ABSTRACT

It is, however, interesting to look at the subject of risk from a somewhat different perspective, specifically, the way that many individuals are using risk (and associated practices) as a means of achieving a semblance of control – or, more accurately (following Featherstone 1994), a ‘controlled sense of loss of control’ – in the face of the changes and upheavals associated with late modernity. One might say that, rather than eschewing risk, the late modern subject is embracing it. Let us pause to consider this point in more detail. As alluded to above, one of the strange paradoxes of contemporary society is how, at the same moment, an individual can feel both ontologically insecure and – as a result of the increasing drive within everyday life towards the ‘hyper-banalisation’ of society – over-controlled. In other words, not only is it becoming more difficult to exert control and navigate a life pathway via the ‘established’ (and crumbling) norms and codes of modernity, but, at the same time, the individual is confronted by a reactive and burgeoning ‘culture of control’ (Garland 2001), whether in the form of state-imposed criminal legislation and other modes of rationalisation or private, decentralised, forms of surveillance and other techniques.
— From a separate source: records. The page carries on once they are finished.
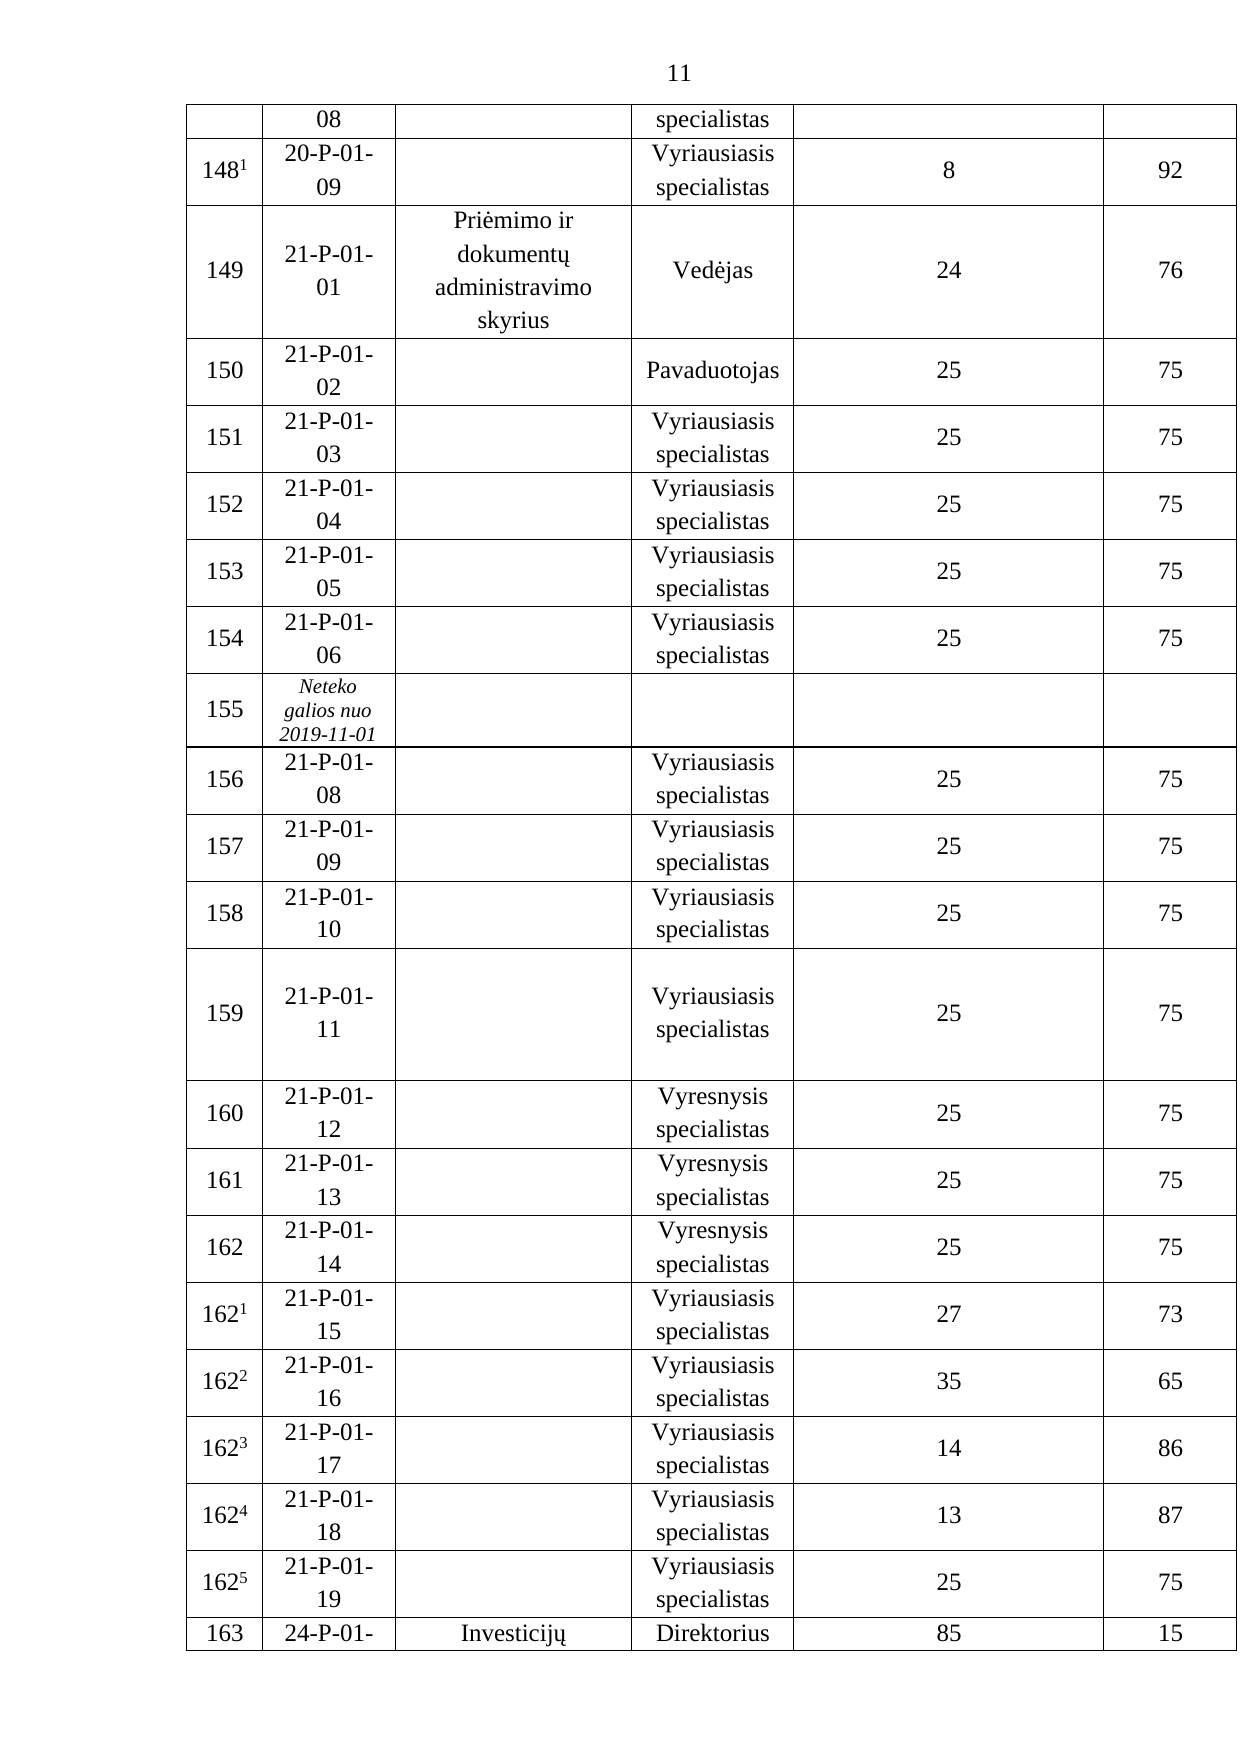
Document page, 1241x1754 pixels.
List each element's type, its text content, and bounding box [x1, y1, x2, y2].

table_cell [396, 139, 631, 204]
table_cell [396, 406, 631, 472]
table_cell specialistas [632, 105, 793, 137]
table_cell 21-P-01-14 [263, 1216, 395, 1282]
table_cell 162 [187, 1216, 262, 1282]
table_cell 21-P-01-17 [263, 1417, 395, 1483]
table_cell 20-P-01-09 [263, 139, 395, 204]
table_cell 161 [187, 1149, 262, 1214]
table_cell 25 [794, 882, 1103, 948]
table_cell 86 [1104, 1417, 1236, 1483]
table_cell 75 [1104, 1149, 1236, 1214]
table_cell 75 [1104, 339, 1236, 405]
table_cell [396, 607, 631, 673]
table_cell Vyresnysis specialistas [632, 1081, 793, 1147]
table_cell 75 [1104, 1081, 1236, 1147]
table_cell [396, 1283, 631, 1349]
table_cell [396, 674, 631, 746]
table_cell 21-P-01-01 [263, 206, 395, 338]
table_cell 08 [263, 105, 395, 137]
table_cell Direktorius [632, 1618, 793, 1649]
table_cell [187, 105, 262, 137]
table_cell 155 [187, 674, 262, 746]
table_cell Neteko galios nuo 2019-11-01 [263, 674, 395, 746]
table_cell 25 [794, 1216, 1103, 1282]
table_cell 65 [1104, 1350, 1236, 1416]
table_cell 87 [1104, 1484, 1236, 1550]
table_cell 1621 [187, 1283, 262, 1349]
table_cell [396, 949, 631, 1080]
table_cell 75 [1104, 882, 1236, 948]
table_cell [794, 105, 1103, 137]
table_cell 151 [187, 406, 262, 472]
table_cell 163 [187, 1618, 262, 1649]
table_cell 160 [187, 1081, 262, 1147]
table_cell Investicijų [396, 1618, 631, 1649]
table_cell [632, 674, 793, 746]
table_cell 1624 [187, 1484, 262, 1550]
table_cell Vyriausiasis specialistas [632, 748, 793, 813]
table_cell 25 [794, 540, 1103, 606]
table_cell 8 [794, 139, 1103, 204]
table_cell [396, 1417, 631, 1483]
table_cell Pavaduotojas [632, 339, 793, 405]
table_cell [396, 105, 631, 137]
table_cell Vyresnysis specialistas [632, 1149, 793, 1214]
table_cell 1623 [187, 1417, 262, 1483]
table_cell 21-P-01-06 [263, 607, 395, 673]
table_cell 153 [187, 540, 262, 606]
table_cell 75 [1104, 949, 1236, 1080]
table_cell 13 [794, 1484, 1103, 1550]
table_cell 21-P-01-18 [263, 1484, 395, 1550]
table_cell 25 [794, 473, 1103, 539]
table_cell 75 [1104, 815, 1236, 881]
table_cell 24-P-01- [263, 1618, 395, 1649]
table_cell 21-P-01-15 [263, 1283, 395, 1349]
table_cell 21-P-01-03 [263, 406, 395, 472]
table_cell 1625 [187, 1551, 262, 1617]
table_cell 15 [1104, 1618, 1236, 1649]
table_cell [396, 1350, 631, 1416]
table_cell Vyriausiasis specialistas [632, 139, 793, 204]
table_cell 21-P-01-19 [263, 1551, 395, 1617]
table_cell [396, 1216, 631, 1282]
table_cell 25 [794, 949, 1103, 1080]
table_cell [396, 540, 631, 606]
table_cell [396, 748, 631, 813]
table_cell Vyriausiasis specialistas [632, 1283, 793, 1349]
table_cell 25 [794, 1149, 1103, 1214]
table_cell 75 [1104, 748, 1236, 813]
table_cell 92 [1104, 139, 1236, 204]
table_cell 85 [794, 1618, 1103, 1649]
table_cell Vyriausiasis specialistas [632, 949, 793, 1080]
table_cell 75 [1104, 540, 1236, 606]
table_cell Vyriausiasis specialistas [632, 815, 793, 881]
table_cell Vyriausiasis specialistas [632, 882, 793, 948]
table_cell 21-P-01-16 [263, 1350, 395, 1416]
table_cell Vyriausiasis specialistas [632, 1484, 793, 1550]
table_cell 21-P-01-09 [263, 815, 395, 881]
table_cell 25 [794, 339, 1103, 405]
table_cell [396, 815, 631, 881]
table_cell 75 [1104, 406, 1236, 472]
table_cell 159 [187, 949, 262, 1080]
table_cell [1104, 674, 1236, 746]
table_cell 1481 [187, 139, 262, 204]
table_cell 21-P-01-02 [263, 339, 395, 405]
table_cell 75 [1104, 1551, 1236, 1617]
table_cell 21-P-01-08 [263, 748, 395, 813]
table_cell 21-P-01-05 [263, 540, 395, 606]
table_cell [396, 473, 631, 539]
table_cell 21-P-01-11 [263, 949, 395, 1080]
table_cell [396, 1551, 631, 1617]
table_cell [396, 1081, 631, 1147]
table_cell 24 [794, 206, 1103, 338]
table_cell Priėmimo ir dokumentų administravimo skyrius [396, 206, 631, 338]
table_cell [396, 1484, 631, 1550]
table_cell Vyriausiasis specialistas [632, 607, 793, 673]
table_cell Vyriausiasis specialistas [632, 540, 793, 606]
table_cell Vyriausiasis specialistas [632, 1350, 793, 1416]
table_cell Vyriausiasis specialistas [632, 1551, 793, 1617]
table_cell 156 [187, 748, 262, 813]
table_cell 158 [187, 882, 262, 948]
table_cell [396, 882, 631, 948]
table_cell 35 [794, 1350, 1103, 1416]
table_cell 25 [794, 1551, 1103, 1617]
table_cell Vedėjas [632, 206, 793, 338]
table_cell 75 [1104, 1216, 1236, 1282]
table_cell 21-P-01-13 [263, 1149, 395, 1214]
table_cell [396, 339, 631, 405]
table_cell 75 [1104, 473, 1236, 539]
table_cell 25 [794, 815, 1103, 881]
table_cell 27 [794, 1283, 1103, 1349]
table_cell 75 [1104, 607, 1236, 673]
table_cell Vyriausiasis specialistas [632, 473, 793, 539]
table_cell 154 [187, 607, 262, 673]
table_cell Vyresnysis specialistas [632, 1216, 793, 1282]
table_cell 73 [1104, 1283, 1236, 1349]
table_cell 157 [187, 815, 262, 881]
table_cell [396, 1149, 631, 1214]
table_cell [794, 674, 1103, 746]
table_cell Vyriausiasis specialistas [632, 1417, 793, 1483]
table_cell 21-P-01-10 [263, 882, 395, 948]
table_cell 25 [794, 406, 1103, 472]
table_cell Vyriausiasis specialistas [632, 406, 793, 472]
table_cell 21-P-01-04 [263, 473, 395, 539]
table_cell 14 [794, 1417, 1103, 1483]
table_cell 21-P-01-12 [263, 1081, 395, 1147]
table_cell 149 [187, 206, 262, 338]
table_cell 1622 [187, 1350, 262, 1416]
table_cell 25 [794, 607, 1103, 673]
table_cell 25 [794, 1081, 1103, 1147]
table_cell 152 [187, 473, 262, 539]
table_cell 25 [794, 748, 1103, 813]
table_cell 76 [1104, 206, 1236, 338]
table_cell 150 [187, 339, 262, 405]
table_cell [1104, 105, 1236, 137]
Given such circumstances, might it not be the case, as outlined above, that many individuals will wish to escape this conflicting situation by exerting a sense of personal control and self-actualisation – to feel alive in an over-controlled yet at the same time highly unstable world? Moreover, might reflexive risk-calculation (such a prominent feature of our times) be the very instrumental device that enables that escape?